Cutting Room: MTR cuts only a step in evolution of market


Ofcom’s proposal to slash mobile termination rates (MTRs) is hard for the big four network operators to bear, given they find themselves under intense margin pressure already. But, in the broader scheme, their talk of it suffocating market innovation and killing consumer choice is over-egged.

The proposed rate cut is enormous, from 4.4p to 0.5p by 2015 with staggered reductions in the intervening period. Orange was most outspoken in its objections to the proposal, and will be hammered worst now its joint venture with T-Mobile in the UK is confirmed. But its points about such legislation enforcing change to the present industry model are shared by Vodafone and O2 also.

It suggests, with some reason, considerable consumer value will be wiped from the prepay model, that handset subsidies will be slashed, that nefarious new calling models could be introduced to cover the shortfall, that 4G rollout will be hampered and Digital Britain will be undermined, and that technological pyrotechnics will be forcibly stubbed out by pauper operators.

Sounds scary, but its response is of course intended to hit Ofcom where it feels it most – as veiled threats to consumer wellbeing.

In fact, most of the above trends are already underway.
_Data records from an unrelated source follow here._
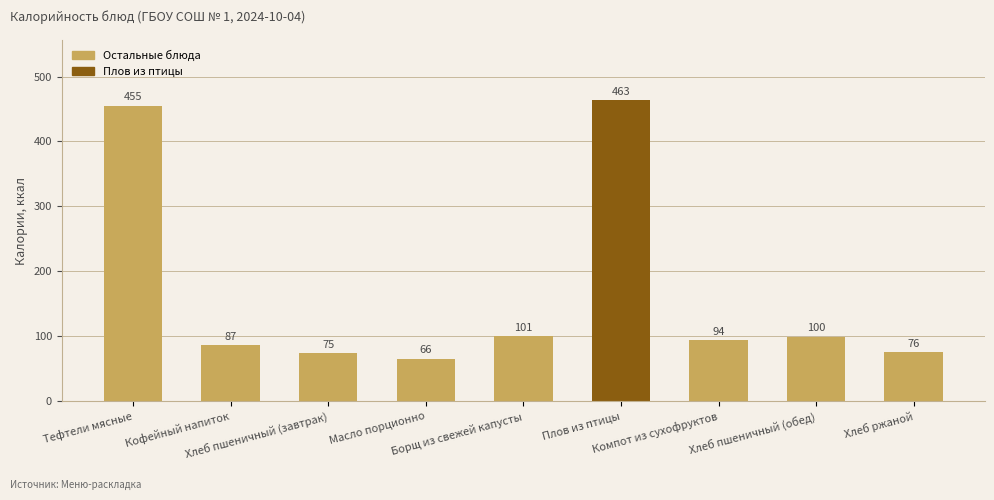

Between Хлеб пшеничный (завтрак) and Тефтели мясные, which is larger?

Тефтели мясные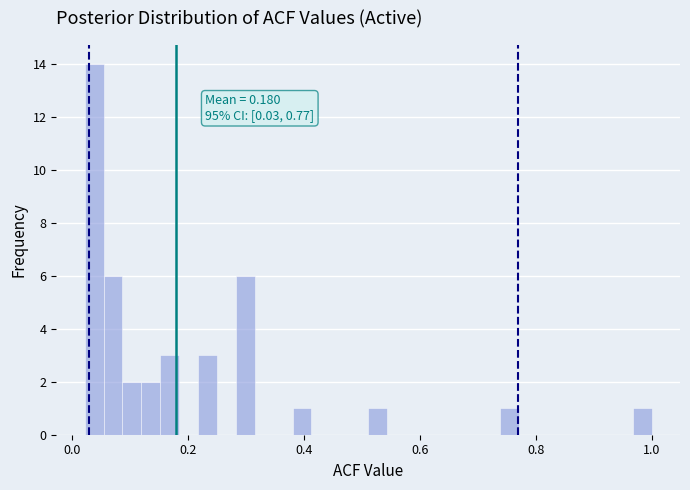

Around what value on the x-axis is the tallest bar? Give the approximate position of its centre, as read against the axis.

0.04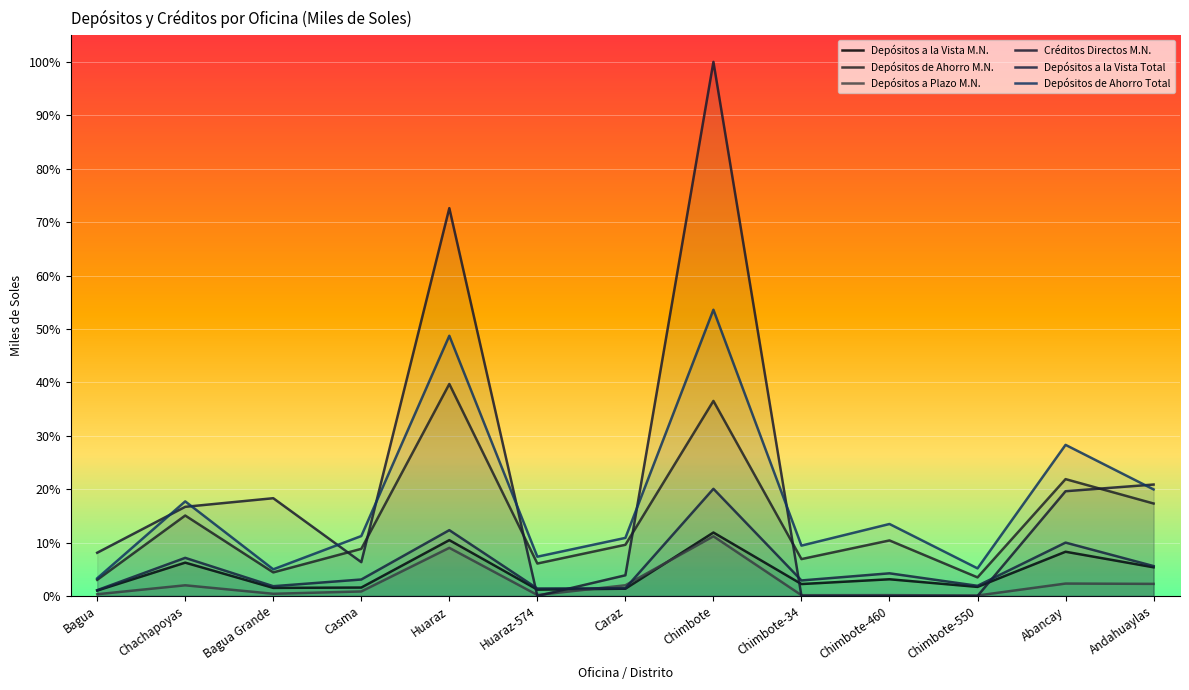

At which category does Depósitos de Ahorro Total reach its first local valley?

Bagua Grande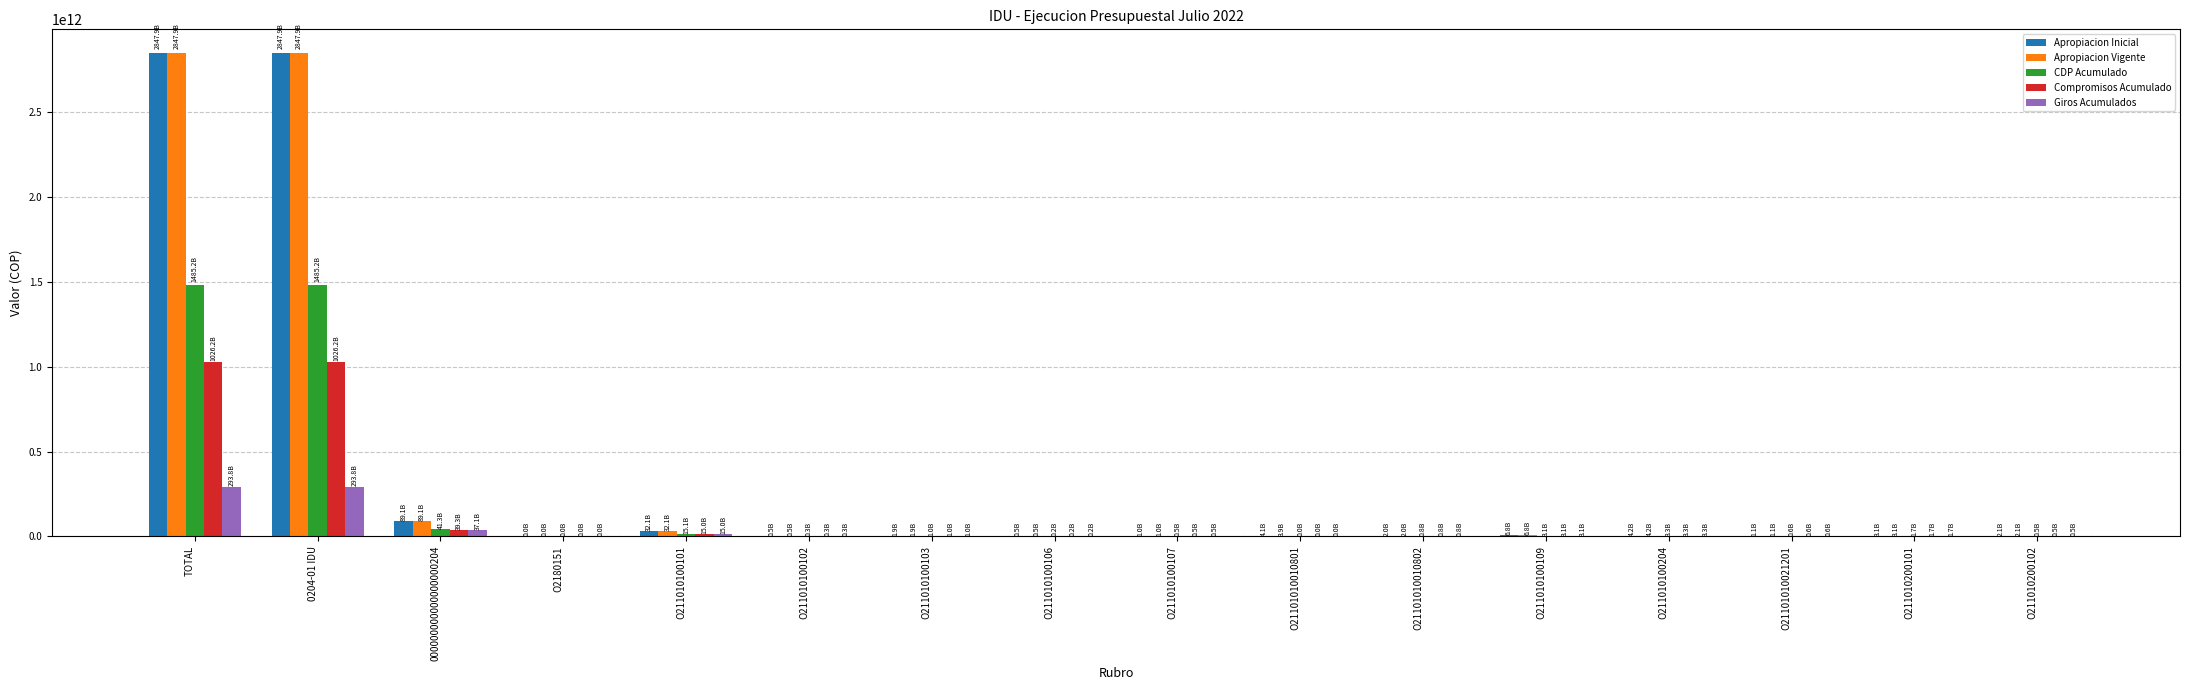

The Compromisos Acumulado series shows 1644323484112 at TOTAL. True or false?

False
The prepay market is declining, particularly as handset subsidies have been eliminated from SIM-only deals to enable a migration of the consumer market to contract.

Networks have been keen to explore some kind of break-up of the UK subsidy model for years, and have attempted to flex their muscle on the subject with most vendor brands. Of course, Apple put paid to that network/manufacturer power match – and even if it is a special case, Google has helped the struggle of weaker incumbent manufacturer brands with its Android platform.

Yes, there are huge cultural barriers to overcome if the subsidy model is to be altered significantly. But SIM-only demonstrates the kind of innovation achievable with tariffs and sales models. Revenue share also.
The consumer has got it good, and will have it better. Competition is the UK market is so intense that it would be a brave, and probably stupid, operator to hike prices across the board to make up for the loss of revenue from termination rates.